AI 'godfather' says OpenAI's new model may be able to deceive and needs 'much stronger safety tests'
- OpenAI's new o1 model is better at reasoning — and also deceiving — than previous models.
- Yoshua Bengio, a leading AI expert, told BI that a deceptive AI could be dangerous.
OpenAI's new o1 model is better at scheming — and that makes the "godfather" of AI nervous.
Yoshua Bengio, a Turing Award-winning Canadian computer scientist and professor at the University of Montreal, told Business Insider in an emailed statement that o1 has a "far superior ability to reason than its predecessors."
"In general, the ability to deceive is very dangerous, and we should have much stronger safety tests to evaluate that risk and its consequences in o1's case," Bengio wrote in the statement.
Bengio earned the nickname "godfather of AI" for his award-winning research on machine learning with Geoffrey Hinton and Yann LeCun.
OpenAI released its new o1 model — which is designed to think more like humans — earlier this month. It has so far kept details about its "learning" process close to the chest.
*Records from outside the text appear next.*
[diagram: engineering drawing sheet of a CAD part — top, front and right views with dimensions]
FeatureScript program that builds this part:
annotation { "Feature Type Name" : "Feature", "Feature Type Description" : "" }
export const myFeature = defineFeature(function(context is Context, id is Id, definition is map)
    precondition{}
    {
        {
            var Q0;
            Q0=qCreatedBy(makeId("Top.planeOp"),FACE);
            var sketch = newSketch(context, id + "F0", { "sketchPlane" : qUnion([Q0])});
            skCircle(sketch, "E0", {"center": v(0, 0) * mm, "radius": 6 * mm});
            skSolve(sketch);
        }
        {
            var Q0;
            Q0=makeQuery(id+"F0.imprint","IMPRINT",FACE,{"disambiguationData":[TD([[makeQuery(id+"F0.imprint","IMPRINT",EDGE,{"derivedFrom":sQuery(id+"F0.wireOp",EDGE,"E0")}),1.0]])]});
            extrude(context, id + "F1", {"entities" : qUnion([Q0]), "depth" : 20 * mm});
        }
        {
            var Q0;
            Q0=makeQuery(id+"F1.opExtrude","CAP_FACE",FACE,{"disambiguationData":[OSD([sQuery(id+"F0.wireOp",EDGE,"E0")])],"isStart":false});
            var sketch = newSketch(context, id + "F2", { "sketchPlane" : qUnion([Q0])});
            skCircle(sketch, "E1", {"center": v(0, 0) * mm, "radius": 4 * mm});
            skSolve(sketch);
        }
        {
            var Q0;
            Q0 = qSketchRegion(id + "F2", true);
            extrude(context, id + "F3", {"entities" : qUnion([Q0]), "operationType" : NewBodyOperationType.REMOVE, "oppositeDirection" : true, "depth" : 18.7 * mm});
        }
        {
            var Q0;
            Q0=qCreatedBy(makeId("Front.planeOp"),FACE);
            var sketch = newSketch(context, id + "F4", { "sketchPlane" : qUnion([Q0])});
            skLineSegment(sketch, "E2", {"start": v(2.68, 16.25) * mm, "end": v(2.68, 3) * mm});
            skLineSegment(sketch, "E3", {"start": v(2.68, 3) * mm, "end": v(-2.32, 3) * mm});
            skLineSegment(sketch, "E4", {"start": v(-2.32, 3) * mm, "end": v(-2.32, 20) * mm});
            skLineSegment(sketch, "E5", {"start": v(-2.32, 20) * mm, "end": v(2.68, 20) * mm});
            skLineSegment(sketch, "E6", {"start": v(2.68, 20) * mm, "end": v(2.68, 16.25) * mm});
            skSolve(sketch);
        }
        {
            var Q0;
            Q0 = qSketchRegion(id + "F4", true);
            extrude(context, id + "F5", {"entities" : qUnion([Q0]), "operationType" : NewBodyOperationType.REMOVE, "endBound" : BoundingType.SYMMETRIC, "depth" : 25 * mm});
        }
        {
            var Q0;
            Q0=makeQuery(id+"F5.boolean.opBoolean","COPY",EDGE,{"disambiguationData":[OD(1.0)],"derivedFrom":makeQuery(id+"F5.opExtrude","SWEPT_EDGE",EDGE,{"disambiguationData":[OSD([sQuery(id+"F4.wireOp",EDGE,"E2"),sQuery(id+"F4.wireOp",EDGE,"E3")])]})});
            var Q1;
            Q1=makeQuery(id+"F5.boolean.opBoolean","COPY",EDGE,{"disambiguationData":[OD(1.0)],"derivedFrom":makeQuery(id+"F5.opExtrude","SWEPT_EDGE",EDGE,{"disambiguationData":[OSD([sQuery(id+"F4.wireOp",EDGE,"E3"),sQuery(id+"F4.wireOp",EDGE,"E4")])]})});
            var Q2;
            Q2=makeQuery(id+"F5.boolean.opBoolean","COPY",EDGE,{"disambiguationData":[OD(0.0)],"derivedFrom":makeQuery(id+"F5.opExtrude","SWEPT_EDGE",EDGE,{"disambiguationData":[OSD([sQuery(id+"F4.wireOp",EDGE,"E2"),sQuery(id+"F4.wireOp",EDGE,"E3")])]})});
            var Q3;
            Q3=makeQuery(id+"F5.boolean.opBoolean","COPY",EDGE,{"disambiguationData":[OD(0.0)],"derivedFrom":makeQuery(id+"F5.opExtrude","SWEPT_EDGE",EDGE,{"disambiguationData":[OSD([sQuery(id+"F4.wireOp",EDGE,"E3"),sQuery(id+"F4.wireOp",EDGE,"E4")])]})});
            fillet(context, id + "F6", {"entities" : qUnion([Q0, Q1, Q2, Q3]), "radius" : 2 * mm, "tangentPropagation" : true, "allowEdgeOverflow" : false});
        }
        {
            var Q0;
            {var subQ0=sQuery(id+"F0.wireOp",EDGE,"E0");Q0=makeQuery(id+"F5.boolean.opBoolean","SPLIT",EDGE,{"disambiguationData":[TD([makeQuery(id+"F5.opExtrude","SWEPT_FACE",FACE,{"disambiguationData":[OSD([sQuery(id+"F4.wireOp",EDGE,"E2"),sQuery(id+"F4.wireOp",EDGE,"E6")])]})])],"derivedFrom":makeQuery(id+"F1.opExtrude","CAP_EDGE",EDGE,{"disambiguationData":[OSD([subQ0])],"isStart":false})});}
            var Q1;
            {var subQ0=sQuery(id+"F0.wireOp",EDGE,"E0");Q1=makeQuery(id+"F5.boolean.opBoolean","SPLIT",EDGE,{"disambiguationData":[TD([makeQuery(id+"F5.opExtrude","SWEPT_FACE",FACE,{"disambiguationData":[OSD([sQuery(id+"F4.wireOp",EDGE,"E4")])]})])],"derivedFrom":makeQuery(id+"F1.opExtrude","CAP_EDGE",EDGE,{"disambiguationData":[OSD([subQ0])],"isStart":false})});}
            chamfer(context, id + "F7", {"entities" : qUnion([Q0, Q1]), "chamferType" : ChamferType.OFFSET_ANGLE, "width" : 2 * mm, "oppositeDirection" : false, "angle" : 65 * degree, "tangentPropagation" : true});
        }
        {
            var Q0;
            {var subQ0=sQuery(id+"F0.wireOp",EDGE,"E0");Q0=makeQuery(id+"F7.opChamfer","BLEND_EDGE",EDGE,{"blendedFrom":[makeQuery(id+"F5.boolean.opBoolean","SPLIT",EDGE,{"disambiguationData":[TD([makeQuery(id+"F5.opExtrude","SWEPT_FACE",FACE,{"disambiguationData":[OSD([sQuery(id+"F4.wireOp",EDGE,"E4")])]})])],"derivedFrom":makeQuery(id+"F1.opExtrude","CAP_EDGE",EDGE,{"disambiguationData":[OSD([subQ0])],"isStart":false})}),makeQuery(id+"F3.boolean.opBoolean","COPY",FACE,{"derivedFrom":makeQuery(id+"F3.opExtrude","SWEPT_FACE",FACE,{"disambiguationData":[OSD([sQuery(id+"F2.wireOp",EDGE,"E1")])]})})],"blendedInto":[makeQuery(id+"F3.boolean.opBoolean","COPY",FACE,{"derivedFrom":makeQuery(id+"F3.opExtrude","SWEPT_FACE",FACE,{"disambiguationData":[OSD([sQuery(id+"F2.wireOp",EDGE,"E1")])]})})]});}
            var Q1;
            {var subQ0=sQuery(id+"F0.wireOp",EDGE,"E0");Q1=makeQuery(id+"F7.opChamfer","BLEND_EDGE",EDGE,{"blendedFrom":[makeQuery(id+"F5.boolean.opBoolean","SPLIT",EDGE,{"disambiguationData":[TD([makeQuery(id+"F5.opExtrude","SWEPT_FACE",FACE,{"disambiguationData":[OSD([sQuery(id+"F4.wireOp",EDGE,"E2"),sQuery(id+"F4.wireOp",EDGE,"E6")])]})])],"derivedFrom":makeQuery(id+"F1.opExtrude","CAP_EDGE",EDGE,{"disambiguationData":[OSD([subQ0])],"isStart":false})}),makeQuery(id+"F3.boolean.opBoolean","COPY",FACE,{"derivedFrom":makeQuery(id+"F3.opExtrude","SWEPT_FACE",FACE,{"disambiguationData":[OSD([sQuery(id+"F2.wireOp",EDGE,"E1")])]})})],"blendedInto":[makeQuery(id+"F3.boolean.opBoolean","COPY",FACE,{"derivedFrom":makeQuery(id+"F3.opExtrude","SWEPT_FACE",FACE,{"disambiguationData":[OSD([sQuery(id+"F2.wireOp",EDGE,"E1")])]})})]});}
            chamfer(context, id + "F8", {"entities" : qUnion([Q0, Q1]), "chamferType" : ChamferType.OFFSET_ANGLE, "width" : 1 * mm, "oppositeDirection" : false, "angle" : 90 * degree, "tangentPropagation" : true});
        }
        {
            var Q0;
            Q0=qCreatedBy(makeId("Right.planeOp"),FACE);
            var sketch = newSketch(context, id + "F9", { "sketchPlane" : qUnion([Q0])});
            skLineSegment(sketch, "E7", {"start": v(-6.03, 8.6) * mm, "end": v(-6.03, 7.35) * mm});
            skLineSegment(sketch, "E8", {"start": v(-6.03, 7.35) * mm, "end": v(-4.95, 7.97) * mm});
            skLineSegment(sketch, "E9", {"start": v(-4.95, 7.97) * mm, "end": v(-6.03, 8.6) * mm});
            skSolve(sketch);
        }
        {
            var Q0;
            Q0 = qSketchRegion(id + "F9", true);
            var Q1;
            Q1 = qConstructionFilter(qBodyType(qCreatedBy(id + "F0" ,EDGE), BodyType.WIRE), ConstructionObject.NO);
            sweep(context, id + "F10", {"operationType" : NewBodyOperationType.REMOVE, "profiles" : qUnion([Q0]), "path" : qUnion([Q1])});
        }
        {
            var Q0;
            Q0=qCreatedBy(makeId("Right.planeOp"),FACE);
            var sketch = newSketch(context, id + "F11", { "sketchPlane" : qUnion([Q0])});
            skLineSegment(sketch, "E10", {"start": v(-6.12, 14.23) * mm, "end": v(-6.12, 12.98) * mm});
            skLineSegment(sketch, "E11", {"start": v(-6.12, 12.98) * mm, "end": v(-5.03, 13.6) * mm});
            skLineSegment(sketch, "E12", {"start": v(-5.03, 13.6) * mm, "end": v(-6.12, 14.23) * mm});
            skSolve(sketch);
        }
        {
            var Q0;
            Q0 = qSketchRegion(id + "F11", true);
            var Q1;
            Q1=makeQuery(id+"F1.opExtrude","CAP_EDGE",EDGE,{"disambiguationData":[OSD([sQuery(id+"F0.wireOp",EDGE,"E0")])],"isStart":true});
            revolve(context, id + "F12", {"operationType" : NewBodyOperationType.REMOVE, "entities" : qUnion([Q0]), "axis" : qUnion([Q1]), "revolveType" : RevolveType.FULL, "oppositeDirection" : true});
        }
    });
Researchers from independent AI firm Apollo Research found that the o1 model is better at lying than previous AI models from OpenAI.
Bengio has expressed concern about the rapid development of AI and has advocated for legislative safety measures like California's SB 1047. The new law, which passed the California legislature and is awaiting Gov. Gavin Newsom's signature, would impose a series of safety constraints on powerful AI models, like forcing AI companies in California to allow third-party testing.
Newsom, however, has expressed concern over SB 1047, which he said could have a "chilling effect" on the industry.
Bengio told BI that there is "good reason to believe" that AI models could develop stronger scheming abilities, like cheating purposely and discreetly, and that we need to take measures now to "prevent the loss of human control" in the future.
OpenAI said in a statement to Business Insider that the o1 preview is safe under its "Preparedness Framework" — the company's method for tracking and preventing AI from creating "catastrophic" events — and is rated medium risk on its "cautious scale."
According to Bengio, humanity needs to be more confident that AI will "behave as intended" before researchers try to make further significant leaps in reasoning ability.
"That is something scientists don't know how to do today," Bengio said in his statement. "That is the reason why regulatory oversight is necessary right now."